Havia cá dois barbeiros que sabiam como os médicos. Um era José Maria. Vivia ali ao fundo do café. Aprendeu a dar injecções e certas coisas que fazia. Ao outro chamávamos José Augusto “Linhaça”. Um dia, o meu sogro foi ao barbeiro para arrancar um dente:
- “Olhe, ó tio Zé Maria, vinha aqui para me tirar este dente.”
Arrancou-lhe o que estava bom e o que estava podre ficou. Depois teve que lá voltar outra vez:
- “Ó tio Zé Maria, então o dente está-me a doer tanto!”
- “Então, já to arranquei.”
- “Ah, você arrancou-me o que estava bom e o que estava mau ficou.”
Mas aquele senhor que se chamava José Augusto era um bom parteiro. As mulheres não iam agora para Coimbra para ter um filho. Elas alcançavam e depois era até ao dia de ter o filho sem ter uma consultazinha. E, graças a Deus, tudo corria bem.
Eu parti uma perna tinha 5 anos. Nós até vivíamos aqui em baixo, ao fundo, onde foi a loja do comércio. Em brincadeira, pus a vassoura entre as pernas e ia assim a andar “pia cima”. Depois, a fugir de um cavalo, tombei para o lado, parti uma perna. Não havia cá médicos. Veio cá um doutor - vivia aqui em Côja - chamado doutor Alberto, mas quem me arranjou a perna foi um barbeiro. Ele sabia muito bem. Tinha muita prática a arranjar pernas e braços. O doutor Alberto confiou nesse barbeiro, que nem foi ver a perna. Daí por um mês, pus-me a andar. Ainda era novita. O que é estive um mês deitada com um aparelho de madeira na perna. Lavavam-me e vestiam-me na cama, que eu não podia. Os braços, mexia bem, mas a perna não.
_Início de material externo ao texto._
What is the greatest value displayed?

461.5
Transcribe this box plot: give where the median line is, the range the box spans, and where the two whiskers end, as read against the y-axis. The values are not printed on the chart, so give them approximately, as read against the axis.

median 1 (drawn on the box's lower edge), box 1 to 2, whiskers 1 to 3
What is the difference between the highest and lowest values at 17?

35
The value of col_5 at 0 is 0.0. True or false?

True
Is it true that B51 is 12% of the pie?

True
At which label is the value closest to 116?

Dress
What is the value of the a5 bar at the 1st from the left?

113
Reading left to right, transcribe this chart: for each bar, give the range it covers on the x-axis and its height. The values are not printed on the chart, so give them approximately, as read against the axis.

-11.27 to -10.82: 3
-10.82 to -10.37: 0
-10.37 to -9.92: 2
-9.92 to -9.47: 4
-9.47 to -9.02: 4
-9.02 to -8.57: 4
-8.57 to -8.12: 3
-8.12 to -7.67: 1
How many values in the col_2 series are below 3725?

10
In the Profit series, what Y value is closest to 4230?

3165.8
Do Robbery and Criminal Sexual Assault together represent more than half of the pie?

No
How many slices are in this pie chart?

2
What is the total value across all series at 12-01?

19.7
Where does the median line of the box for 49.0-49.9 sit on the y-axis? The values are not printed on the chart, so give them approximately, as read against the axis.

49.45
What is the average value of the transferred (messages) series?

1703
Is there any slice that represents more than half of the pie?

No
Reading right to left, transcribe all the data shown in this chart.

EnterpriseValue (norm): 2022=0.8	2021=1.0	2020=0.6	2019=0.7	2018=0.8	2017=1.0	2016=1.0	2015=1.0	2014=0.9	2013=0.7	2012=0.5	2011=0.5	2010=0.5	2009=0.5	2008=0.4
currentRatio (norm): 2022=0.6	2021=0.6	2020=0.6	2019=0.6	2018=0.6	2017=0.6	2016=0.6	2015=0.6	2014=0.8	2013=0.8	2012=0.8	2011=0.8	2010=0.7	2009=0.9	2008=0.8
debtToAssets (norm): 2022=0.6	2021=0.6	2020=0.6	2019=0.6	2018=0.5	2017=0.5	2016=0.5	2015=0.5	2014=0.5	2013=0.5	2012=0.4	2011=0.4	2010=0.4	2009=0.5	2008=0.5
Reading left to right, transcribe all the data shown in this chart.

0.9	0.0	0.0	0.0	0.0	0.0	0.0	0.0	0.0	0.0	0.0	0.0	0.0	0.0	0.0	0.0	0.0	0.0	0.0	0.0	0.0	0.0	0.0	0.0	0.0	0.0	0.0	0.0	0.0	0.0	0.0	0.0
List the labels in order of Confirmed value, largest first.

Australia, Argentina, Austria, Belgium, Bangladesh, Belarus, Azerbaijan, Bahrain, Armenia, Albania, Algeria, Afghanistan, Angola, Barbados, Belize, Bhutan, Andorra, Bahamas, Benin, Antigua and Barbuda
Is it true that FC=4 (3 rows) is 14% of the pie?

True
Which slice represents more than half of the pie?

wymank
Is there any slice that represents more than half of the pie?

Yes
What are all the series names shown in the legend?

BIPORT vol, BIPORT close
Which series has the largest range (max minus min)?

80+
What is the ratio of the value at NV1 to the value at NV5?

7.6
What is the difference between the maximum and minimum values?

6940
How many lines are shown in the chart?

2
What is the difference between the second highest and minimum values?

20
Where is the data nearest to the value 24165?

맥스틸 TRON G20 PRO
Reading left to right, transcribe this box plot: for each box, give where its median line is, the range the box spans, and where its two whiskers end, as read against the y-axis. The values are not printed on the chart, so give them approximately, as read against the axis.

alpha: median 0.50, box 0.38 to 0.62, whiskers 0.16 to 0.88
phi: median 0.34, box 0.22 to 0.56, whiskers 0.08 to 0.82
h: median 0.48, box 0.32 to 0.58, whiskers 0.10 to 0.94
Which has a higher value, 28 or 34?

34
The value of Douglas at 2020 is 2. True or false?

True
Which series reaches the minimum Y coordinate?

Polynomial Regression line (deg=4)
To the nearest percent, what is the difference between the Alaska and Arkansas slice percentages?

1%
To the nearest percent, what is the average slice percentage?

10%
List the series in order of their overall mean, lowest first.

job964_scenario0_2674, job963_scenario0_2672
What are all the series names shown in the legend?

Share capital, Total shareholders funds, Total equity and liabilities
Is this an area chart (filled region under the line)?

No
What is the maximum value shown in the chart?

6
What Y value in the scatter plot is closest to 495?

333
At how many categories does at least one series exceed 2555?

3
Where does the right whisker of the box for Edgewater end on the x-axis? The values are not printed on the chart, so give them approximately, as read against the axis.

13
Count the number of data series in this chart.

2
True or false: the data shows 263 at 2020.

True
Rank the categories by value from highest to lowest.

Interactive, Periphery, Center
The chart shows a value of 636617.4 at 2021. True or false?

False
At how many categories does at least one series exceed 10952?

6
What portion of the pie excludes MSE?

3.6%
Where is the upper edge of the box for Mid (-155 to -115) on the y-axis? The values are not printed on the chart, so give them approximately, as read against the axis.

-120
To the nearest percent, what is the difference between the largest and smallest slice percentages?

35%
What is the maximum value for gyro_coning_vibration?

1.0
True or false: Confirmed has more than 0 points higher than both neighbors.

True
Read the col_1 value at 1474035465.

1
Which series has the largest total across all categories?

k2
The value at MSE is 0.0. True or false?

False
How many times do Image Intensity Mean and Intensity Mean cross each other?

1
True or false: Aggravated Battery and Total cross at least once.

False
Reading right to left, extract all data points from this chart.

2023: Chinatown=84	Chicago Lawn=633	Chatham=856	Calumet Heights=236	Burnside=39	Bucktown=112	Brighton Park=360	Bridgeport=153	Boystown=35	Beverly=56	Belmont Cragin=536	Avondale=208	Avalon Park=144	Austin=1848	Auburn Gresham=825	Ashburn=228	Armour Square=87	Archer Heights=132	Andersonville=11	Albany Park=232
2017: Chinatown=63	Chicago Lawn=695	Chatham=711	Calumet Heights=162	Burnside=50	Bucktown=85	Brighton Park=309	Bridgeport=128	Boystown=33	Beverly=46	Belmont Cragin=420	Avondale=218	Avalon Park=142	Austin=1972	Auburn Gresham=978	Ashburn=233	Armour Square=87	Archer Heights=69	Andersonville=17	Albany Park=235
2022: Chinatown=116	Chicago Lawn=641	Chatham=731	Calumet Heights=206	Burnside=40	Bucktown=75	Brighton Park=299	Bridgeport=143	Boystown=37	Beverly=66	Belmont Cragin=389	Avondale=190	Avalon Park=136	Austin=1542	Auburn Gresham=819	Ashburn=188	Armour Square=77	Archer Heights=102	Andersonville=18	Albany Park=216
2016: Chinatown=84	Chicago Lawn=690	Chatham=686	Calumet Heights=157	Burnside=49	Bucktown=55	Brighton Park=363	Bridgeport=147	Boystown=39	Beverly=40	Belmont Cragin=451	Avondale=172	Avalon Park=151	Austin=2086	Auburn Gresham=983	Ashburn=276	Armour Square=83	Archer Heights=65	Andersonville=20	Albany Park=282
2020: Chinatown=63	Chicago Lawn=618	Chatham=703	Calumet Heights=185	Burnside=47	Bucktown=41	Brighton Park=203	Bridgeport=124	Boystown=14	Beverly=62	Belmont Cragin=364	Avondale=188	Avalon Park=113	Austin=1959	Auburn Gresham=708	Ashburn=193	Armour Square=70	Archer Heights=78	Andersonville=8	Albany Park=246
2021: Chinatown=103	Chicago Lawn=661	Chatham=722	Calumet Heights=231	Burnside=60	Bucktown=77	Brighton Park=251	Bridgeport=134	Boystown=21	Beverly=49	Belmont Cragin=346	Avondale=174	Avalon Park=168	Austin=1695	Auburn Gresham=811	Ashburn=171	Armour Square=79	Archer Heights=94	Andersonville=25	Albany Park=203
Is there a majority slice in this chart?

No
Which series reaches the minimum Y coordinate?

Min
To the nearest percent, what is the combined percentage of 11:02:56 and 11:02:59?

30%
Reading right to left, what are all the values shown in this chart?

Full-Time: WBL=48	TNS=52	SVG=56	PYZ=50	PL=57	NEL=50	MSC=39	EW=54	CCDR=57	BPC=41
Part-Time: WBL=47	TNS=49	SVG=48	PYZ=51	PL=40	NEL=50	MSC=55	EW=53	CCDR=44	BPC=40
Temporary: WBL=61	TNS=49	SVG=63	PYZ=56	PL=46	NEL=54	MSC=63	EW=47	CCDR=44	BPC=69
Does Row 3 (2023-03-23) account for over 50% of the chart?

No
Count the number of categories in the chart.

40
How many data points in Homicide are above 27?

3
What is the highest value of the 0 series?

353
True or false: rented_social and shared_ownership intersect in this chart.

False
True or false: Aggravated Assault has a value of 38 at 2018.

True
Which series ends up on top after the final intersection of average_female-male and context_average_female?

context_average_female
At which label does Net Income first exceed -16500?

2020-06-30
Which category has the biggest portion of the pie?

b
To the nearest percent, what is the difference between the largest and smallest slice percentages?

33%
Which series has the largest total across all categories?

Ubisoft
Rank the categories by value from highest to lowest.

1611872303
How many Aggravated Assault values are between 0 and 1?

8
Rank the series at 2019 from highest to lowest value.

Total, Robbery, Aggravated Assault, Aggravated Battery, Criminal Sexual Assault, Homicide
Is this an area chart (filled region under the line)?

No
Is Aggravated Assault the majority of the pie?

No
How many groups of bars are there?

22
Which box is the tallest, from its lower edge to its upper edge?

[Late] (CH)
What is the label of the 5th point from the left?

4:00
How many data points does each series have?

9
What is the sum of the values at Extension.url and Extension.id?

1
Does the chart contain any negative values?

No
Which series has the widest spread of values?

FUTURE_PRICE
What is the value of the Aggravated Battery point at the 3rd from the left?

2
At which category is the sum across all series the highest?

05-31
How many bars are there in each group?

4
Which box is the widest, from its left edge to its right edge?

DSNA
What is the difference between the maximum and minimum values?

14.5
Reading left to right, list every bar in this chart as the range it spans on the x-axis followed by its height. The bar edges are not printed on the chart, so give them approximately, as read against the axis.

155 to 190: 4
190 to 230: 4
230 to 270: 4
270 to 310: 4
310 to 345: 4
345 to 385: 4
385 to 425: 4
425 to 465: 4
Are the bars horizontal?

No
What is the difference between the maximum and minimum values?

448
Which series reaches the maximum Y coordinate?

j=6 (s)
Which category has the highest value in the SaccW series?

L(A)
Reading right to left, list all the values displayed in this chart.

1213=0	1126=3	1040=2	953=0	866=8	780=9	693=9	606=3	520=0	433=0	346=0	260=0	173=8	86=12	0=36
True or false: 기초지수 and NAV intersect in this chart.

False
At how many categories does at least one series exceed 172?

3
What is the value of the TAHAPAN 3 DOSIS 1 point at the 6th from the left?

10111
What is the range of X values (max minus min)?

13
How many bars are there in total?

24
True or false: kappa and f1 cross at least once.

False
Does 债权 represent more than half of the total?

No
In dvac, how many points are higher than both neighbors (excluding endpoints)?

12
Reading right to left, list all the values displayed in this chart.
E, graças a Deus, fiquei bem. Já parti a perna, já parti outra vez a perna, parti a clavícula, parti um braço, já parti muita coisa. Mas, desde que vim de África, onde parti a clavícula e o braço, nunca mais fui a um médico. Há dias fui tomar a vacina contra o tétano, porque disseram:
- “Ai, tens de ir, tens de ir que é obrigatório!”
Mas, graças a Deus, tenho 80 anos, nunca mais tomei um comprimido, nunca fui ao médico.